=== The data ===

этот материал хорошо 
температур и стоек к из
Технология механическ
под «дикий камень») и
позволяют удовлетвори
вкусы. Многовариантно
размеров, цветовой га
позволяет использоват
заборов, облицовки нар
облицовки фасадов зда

===

The task
Copy out the text of the records above word for word, keeping each line as it appears, including the words cut short at line ends.

Answer section
этот материал хорошо 
температур и стоек к из
Технология механическ
под «дикий камень») и
позволяют удовлетвори
вкусы. Многовариантно
размеров, цветовой га
позволяет использоват
заборов, облицовки нар
облицовки фасадов зда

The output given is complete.